- TEXT FOR ANALYSIS:
━━━━
Gaming and Politics: Perfectly Imperfect Together

In the U.S., just about every industry ties back to politics in some form, and gaming is a great example—the impact of its tax revenues make it fairly bipartisan in terms of support, but as Michael Pollock (l.) notes, that doesn’t mean that the resulting policies are always optimal.

Gaming and Politics: Perfectly Imperfect Together

Chico Marx as Ravelli: “Well, let’s see how we stand.”
Groucho Marx as Capt. Spaulding: “Flat-footed.”

Scene from “Animal Crackers,” 1930

Nearly a century after the Marx Brothers gave us that witty dialogue, we learn once again that the past is prologue. In 2024, as the political world is increasingly polarized and paralyzed, we can ask the question: Where does the gaming industry stand amidst all this political turmoil? The answer: flat-footed.

As an industry, the casino gaming industry is neither left nor right, conservative nor liberal, Democratic nor Republican. The gaming industry’s exemption from the vicissitudes of partisan politics is both a blessing and a curse.

On the blessing side of the ledger, that neutrality would be enviable to many private businesses as it means that gaming does not need to take sides or make choices that will make only one side happy. Indeed, there is no discernible partisan pattern as to which party or ideology is more closely attuned to gaming.

Those blessings, however, have matching debits. Unlike any other private industry, state governments do more than regulate gaming. They are actually in the gaming business. (Surely, you have heard of lotteries.) And while the role of states in other gaming verticals may be less direct, it is still quite significant.

When a state taxes gross gaming revenue at levels approaching or exceeding 50 percent, the state is not simply an overseer. It is a partner, and in some cases, a senior partner.
━━━━
- INPUT DATA:
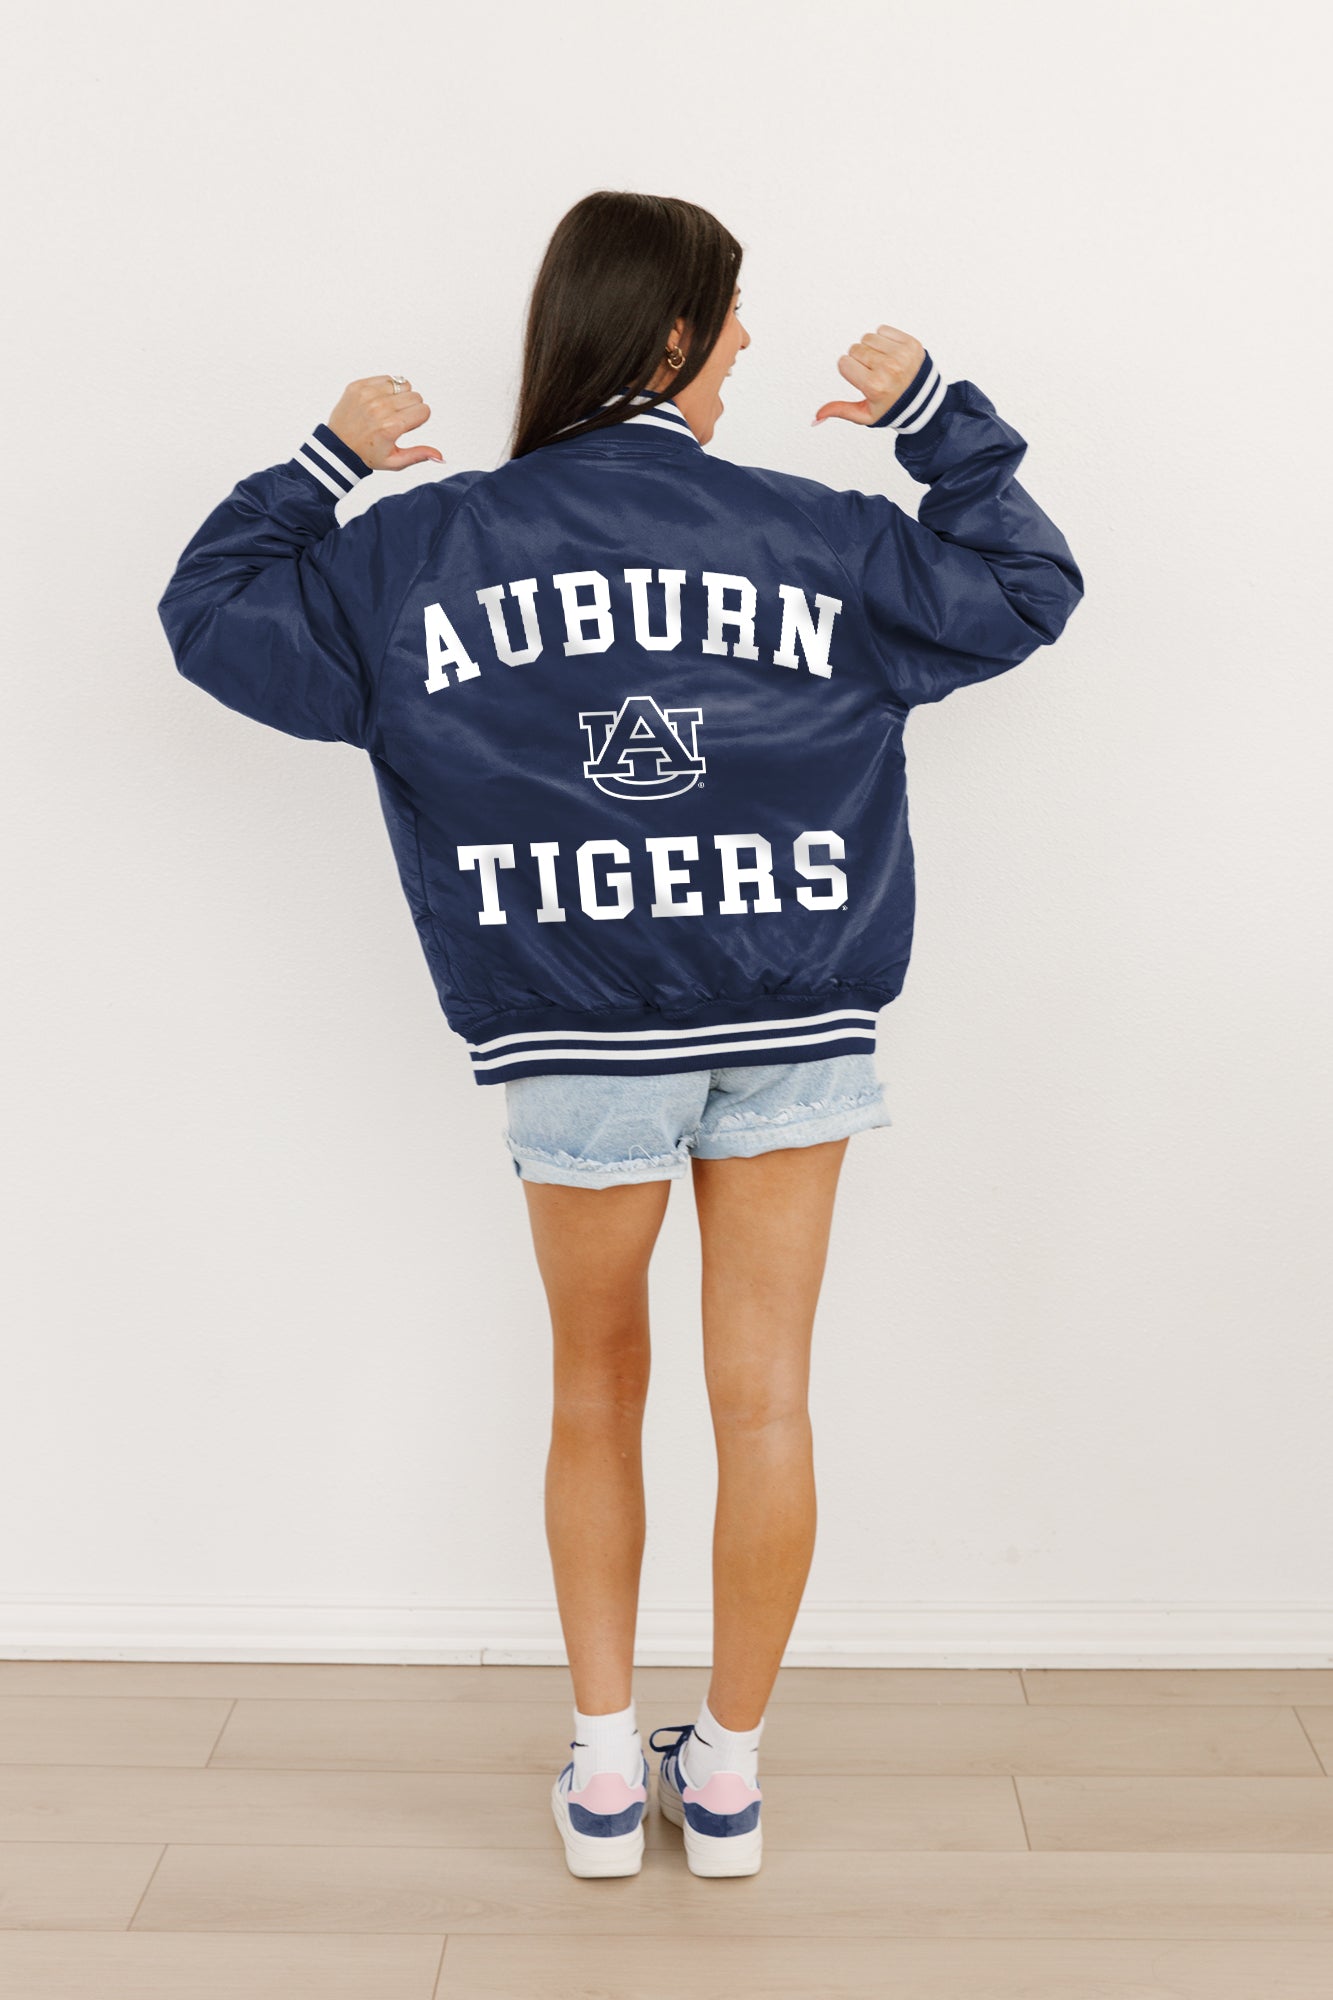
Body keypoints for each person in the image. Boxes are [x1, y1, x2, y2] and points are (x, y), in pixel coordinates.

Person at [157, 190, 1083, 1882]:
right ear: (667, 334)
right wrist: (940, 420)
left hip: (574, 1033)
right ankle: (721, 1782)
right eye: (729, 315)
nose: (748, 343)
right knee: (767, 1403)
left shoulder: (421, 553)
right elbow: (1025, 585)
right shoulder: (815, 537)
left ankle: (601, 1777)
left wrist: (325, 458)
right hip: (790, 1013)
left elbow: (210, 615)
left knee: (593, 1384)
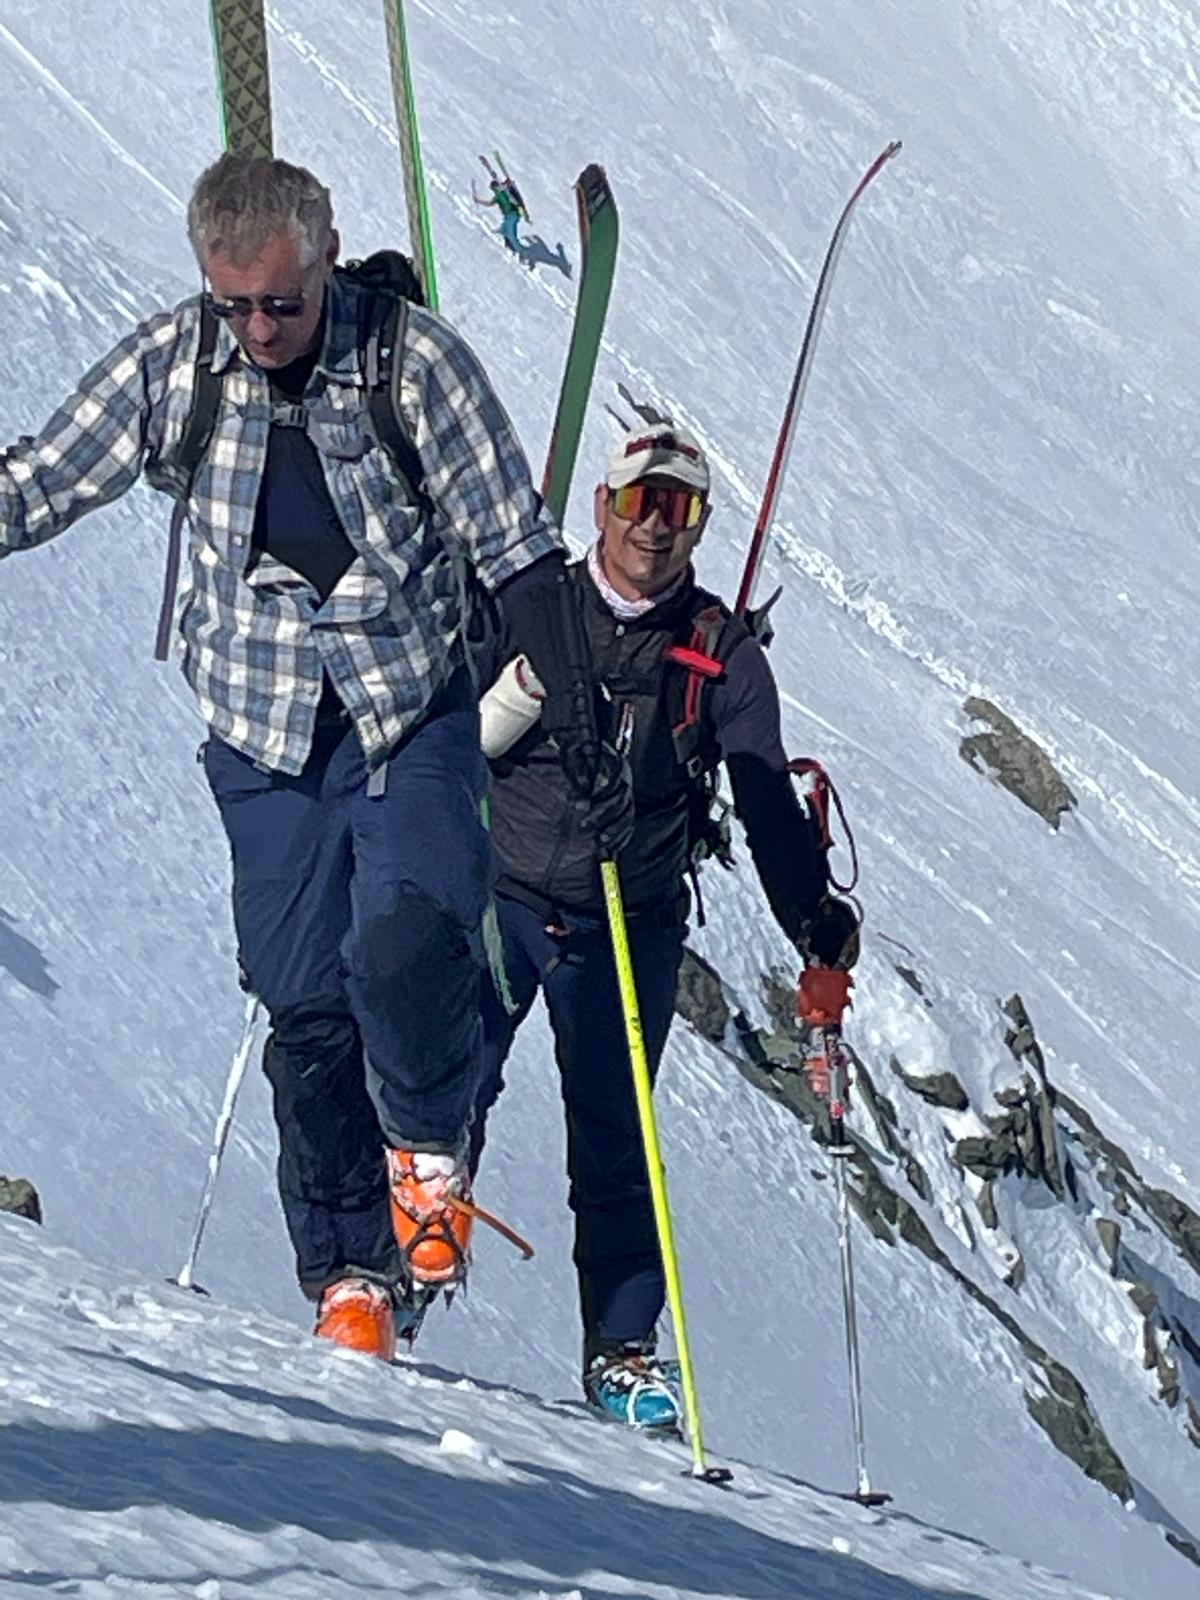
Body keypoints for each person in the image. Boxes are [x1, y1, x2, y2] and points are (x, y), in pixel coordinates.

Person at [0, 152, 625, 1363]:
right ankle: (349, 1271)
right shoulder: (177, 366)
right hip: (263, 734)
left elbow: (517, 548)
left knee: (407, 936)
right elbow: (48, 477)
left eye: (280, 303)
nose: (258, 329)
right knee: (305, 1006)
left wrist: (580, 717)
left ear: (328, 260)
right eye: (233, 303)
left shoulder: (413, 365)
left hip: (406, 712)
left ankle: (428, 1152)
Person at [471, 421, 860, 1429]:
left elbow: (764, 798)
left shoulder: (719, 656)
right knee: (444, 1082)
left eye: (678, 508)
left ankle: (623, 1350)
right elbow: (449, 724)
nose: (655, 525)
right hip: (500, 893)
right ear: (603, 506)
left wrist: (813, 919)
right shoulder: (532, 605)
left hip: (627, 918)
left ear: (700, 526)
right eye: (640, 501)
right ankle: (399, 1264)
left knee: (616, 1136)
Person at [474, 177, 526, 256]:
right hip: (515, 214)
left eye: (492, 189)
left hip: (510, 215)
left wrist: (478, 201)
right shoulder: (504, 191)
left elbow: (489, 204)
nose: (493, 190)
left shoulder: (499, 195)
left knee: (509, 233)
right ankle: (510, 245)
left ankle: (521, 252)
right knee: (504, 230)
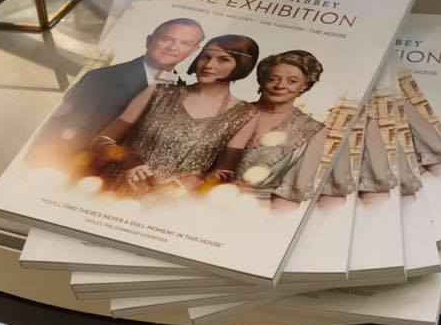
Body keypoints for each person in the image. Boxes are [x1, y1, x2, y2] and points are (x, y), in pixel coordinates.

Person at [88, 34, 260, 195]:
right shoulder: (156, 92)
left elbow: (226, 171)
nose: (208, 65)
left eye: (223, 59)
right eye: (205, 57)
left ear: (243, 65)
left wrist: (197, 180)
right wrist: (129, 160)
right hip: (113, 190)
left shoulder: (245, 114)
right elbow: (101, 140)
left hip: (168, 202)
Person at [26, 17, 205, 166]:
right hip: (82, 167)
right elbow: (61, 130)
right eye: (166, 39)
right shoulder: (101, 78)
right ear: (149, 40)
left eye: (185, 43)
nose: (173, 47)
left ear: (193, 50)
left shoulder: (186, 91)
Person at [236, 50, 328, 209]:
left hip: (256, 213)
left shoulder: (312, 130)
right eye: (273, 79)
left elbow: (289, 197)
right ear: (262, 80)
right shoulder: (233, 112)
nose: (280, 86)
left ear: (304, 86)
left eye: (292, 81)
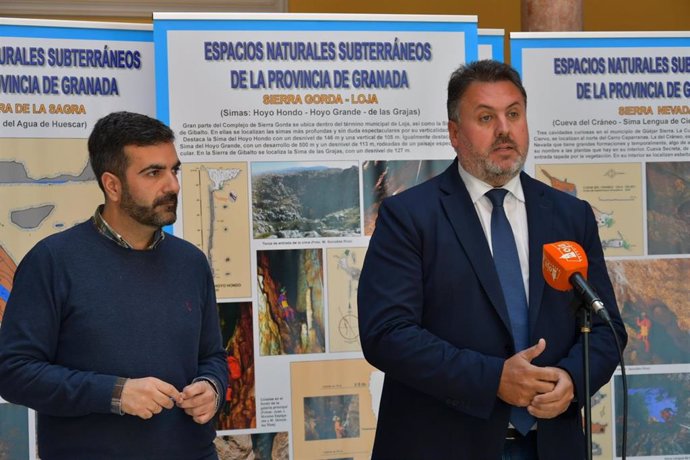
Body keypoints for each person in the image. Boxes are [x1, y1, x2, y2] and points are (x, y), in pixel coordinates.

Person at [357, 60, 627, 460]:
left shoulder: (570, 215)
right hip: (443, 445)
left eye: (514, 114)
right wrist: (493, 379)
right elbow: (387, 334)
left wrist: (572, 379)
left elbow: (606, 327)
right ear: (454, 133)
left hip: (550, 445)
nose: (505, 129)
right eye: (486, 117)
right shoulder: (410, 216)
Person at [0, 111, 228, 459]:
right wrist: (114, 393)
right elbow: (13, 372)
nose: (172, 185)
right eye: (154, 173)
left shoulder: (191, 263)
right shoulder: (52, 262)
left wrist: (212, 387)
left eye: (174, 170)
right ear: (113, 185)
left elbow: (212, 356)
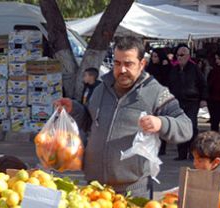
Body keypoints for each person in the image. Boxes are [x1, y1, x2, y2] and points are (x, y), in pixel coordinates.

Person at [55, 36, 193, 198]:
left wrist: (161, 123)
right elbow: (92, 123)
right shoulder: (101, 89)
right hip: (95, 188)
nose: (122, 70)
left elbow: (186, 127)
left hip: (133, 192)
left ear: (142, 64)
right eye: (117, 63)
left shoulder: (155, 92)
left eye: (128, 64)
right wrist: (76, 110)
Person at [167, 45, 208, 161]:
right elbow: (169, 85)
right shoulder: (174, 70)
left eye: (182, 55)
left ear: (188, 56)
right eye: (178, 55)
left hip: (192, 101)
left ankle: (192, 152)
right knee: (179, 127)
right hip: (178, 102)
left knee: (191, 126)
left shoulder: (194, 69)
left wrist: (203, 99)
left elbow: (203, 84)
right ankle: (181, 153)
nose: (179, 57)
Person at [146, 48, 171, 155]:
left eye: (156, 56)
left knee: (161, 123)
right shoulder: (150, 68)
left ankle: (162, 147)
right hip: (151, 98)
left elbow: (168, 79)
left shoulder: (166, 67)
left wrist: (166, 66)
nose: (154, 59)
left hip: (163, 98)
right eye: (153, 56)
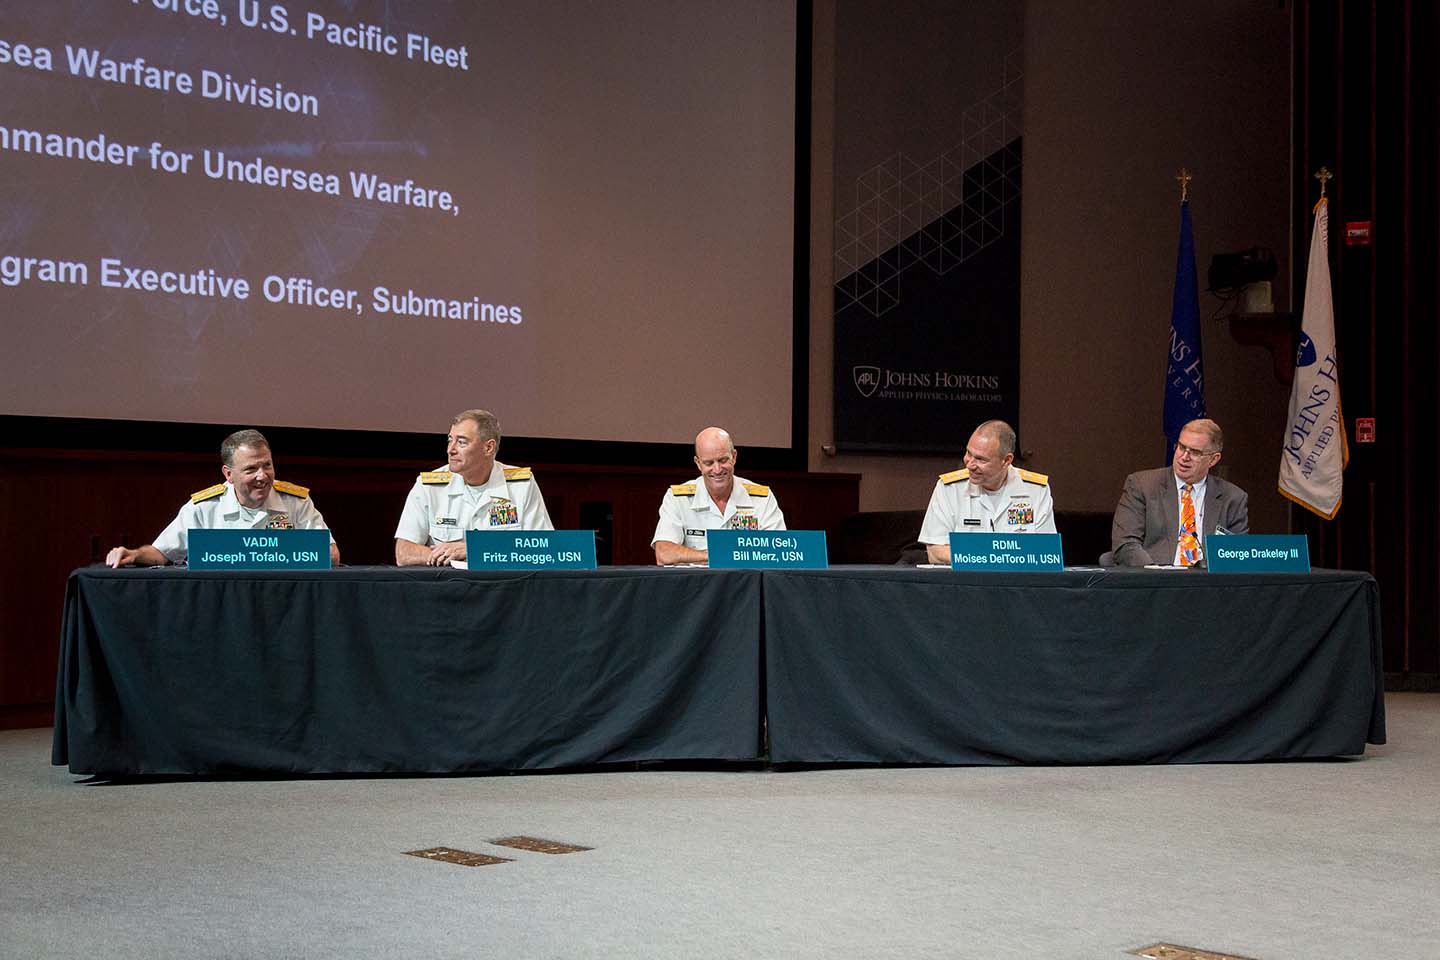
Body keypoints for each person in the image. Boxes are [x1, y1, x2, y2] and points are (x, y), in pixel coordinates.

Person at [105, 429, 339, 567]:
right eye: (251, 469)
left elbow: (331, 556)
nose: (263, 476)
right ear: (229, 474)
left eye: (267, 465)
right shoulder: (204, 507)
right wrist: (134, 554)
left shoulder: (295, 501)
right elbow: (162, 552)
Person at [394, 409, 553, 566]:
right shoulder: (429, 486)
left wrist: (476, 551)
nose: (451, 449)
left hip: (503, 586)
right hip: (447, 586)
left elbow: (544, 548)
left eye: (461, 442)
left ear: (488, 448)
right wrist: (446, 555)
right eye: (450, 440)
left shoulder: (521, 485)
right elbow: (404, 552)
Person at [1103, 417, 1249, 567]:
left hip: (1206, 585)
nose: (1184, 457)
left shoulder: (1233, 498)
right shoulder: (1142, 485)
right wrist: (1159, 576)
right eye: (1181, 447)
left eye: (1195, 452)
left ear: (1213, 459)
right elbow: (1126, 545)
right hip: (1154, 581)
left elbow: (1236, 555)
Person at [918, 420, 1055, 564]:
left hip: (1017, 582)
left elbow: (1046, 553)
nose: (970, 464)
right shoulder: (949, 488)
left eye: (980, 459)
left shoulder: (1036, 490)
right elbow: (935, 552)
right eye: (968, 453)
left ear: (1006, 460)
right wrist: (990, 558)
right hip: (967, 583)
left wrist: (984, 556)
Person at [652, 427, 786, 565]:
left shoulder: (761, 498)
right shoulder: (678, 498)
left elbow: (780, 552)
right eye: (708, 463)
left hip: (747, 583)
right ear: (698, 463)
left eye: (723, 460)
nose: (717, 470)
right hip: (698, 584)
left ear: (734, 457)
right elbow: (664, 554)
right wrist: (717, 554)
━━━━
- EXERCISE REQUIREMENTS:
1 - Return everything from "Chico Marx as" down to "The answer: flat-footed." in the article on gaming and politics above, copied word for word.
2 - According to the article on gaming and politics, what is the gaming industry's exemption from partisan politics both at once?
3 - Condense the paragraph of the article on gaming and politics that begins "Those blessings, however, have matching debits" into a shorter version that keeps its main facts.

- RESULTS OF THE TASKS:
1 -
Chico Marx as Ravelli: “Well, let’s see how we stand.”
Groucho Marx as Capt. Spaulding: “Flat-footed.”

Scene from “Animal Crackers,” 1930

Nearly a century after the Marx Brothers gave us that witty dialogue, we learn once again that the past is prologue. In 2024, as the political world is increasingly polarized and paralyzed, we can ask the question: Where does the gaming industry stand amidst all this political turmoil? The answer: flat-footed.

2 - It is both a blessing and a curse.

3 - The blessings come with matching debits. Unlike with any other private industry, state governments not only regulate gaming but also take part in the business through lotteries, and their role in other gaming verticals, though less direct, is still significant.